An Open Letter from Robert A. Heinlein • essay by Robert A. Heinlein
DO SPACE NOW, in Heinlein’s increasingly bombastic voice.
The L‑5 Review #1 • essay by Alcestis R. Oberg
Excerpts from the L‑5 Society proceedings. The L‑5 Society were space exploitation proponents, specifically of O’Neill’s space stations funded by solar power satellites.

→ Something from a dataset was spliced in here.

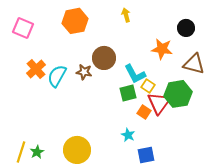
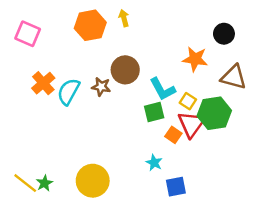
yellow arrow: (126, 15) -> (124, 18), moved
yellow square: (148, 86) -> (188, 101), moved
yellow line: (21, 152) -> (25, 183), turned -70

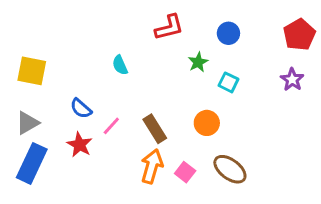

Spider vs. the Hax of Sol III (Destinies, August-September 1979) • essay by Spider Robinson
Spider Robinson reviews Visions and Venturers by Theodore Sturgeon, Tales from Gavagan’s Bar by L. Sprague de Camp and Fletcher Pratt, The Schimmelhorn File by Reginald Bretnor, Spacial Delivery by Gordon R. Dickson, Murder & Magic by Randall Garrett, The Best of Analog by Ben Bova, Convergent Series by Larry Niven, Other Times, Other Worlds by John D. MacDonald, The Best of All Possible Worlds by Spider Robinson, Retief’s War by Keith Laumer, Yargo by Jacqueline Susann, Tomorrow and Beyond by Ian Summers, Beauty and the Beasts: The Art of Hannes Bok by Hannes Bok, The Third Book of Virgil Finlay by Virgil Finlay, The Art of the Fantastic by Gerry de la Ree, Space Art by Ron Miller, The Magic Goes Away by Esteban Maroto and Larry Niven, Dreamsnake by Vonda N. McIntyre, The Door into Fire by Diane Duane, And Having Writ … by Donald R. Bensen, and Capitol by Orson Scott Card.
Robinson crams in more commentary than one might expect from the limited word count. I don’t always agree with his conclusions, but the only item I’d take exception to is his commentary about Yargo. It was indeed a terrible book… but he had not actually read it.
Aside from the Sturgeon, a writer whom I never much liked, and the art books, I have read most of the books mentioned, very likely because of Robinson’s review. Rereading this piece made me want to revisit some of them. I feel a bit sorry about the Robinson review I have slated for later this month, but not so sorry that I will refrain from writing and publishing it.
“Liquid Assets” • short story by Dean Ing
Who has weaponized the oceans’ cetaceans? The answer is surprising!
Also directly relevant to current headlines, which was a bit unexpected.
Vehicles for Future Wars • essay by Dean Ing
What vehicles will populate tomorrow’s battlefields?
Ing is rather optimistic about some technologies — I never got the appeal of ground effect vehicles — and rather unexpectedly unreasonably pessimistic about others, specifically tanks.
I was less than delighted when I worked my down the stack to discover that this essay was also featured in Bretnor’s Thor’s Hammer.
“But We Try Not to Act Like It” • short story by Orson Scott Card
The nanny-state forces a bookworm to watch ineptly curated television until the poor fellow goes stark raving mad.
Darn that nanny-state! Darn it to heck! If only it had left terrible algorithms to private enterprise.
Science Fiction and Science, Part Four: The Science Fiction in Science • essay by Poul Anderson
Exactly what it says on the tin. I ate up this series, but this may be my least favorite entry.
1: The first issue of Destinies was reviewed here, the second issue here, and the third issue here.
2: I’m a little surprised that I haven’t reviewed The Web Between the Worlds by now.
3: I didn’t buy Janissaries because the first bookstore I hit that trip was a combination café-bookstore down the hill from my grandparent’s place in Sausalito and they had a copy.
4: Leaving to found Baen Books in 1983.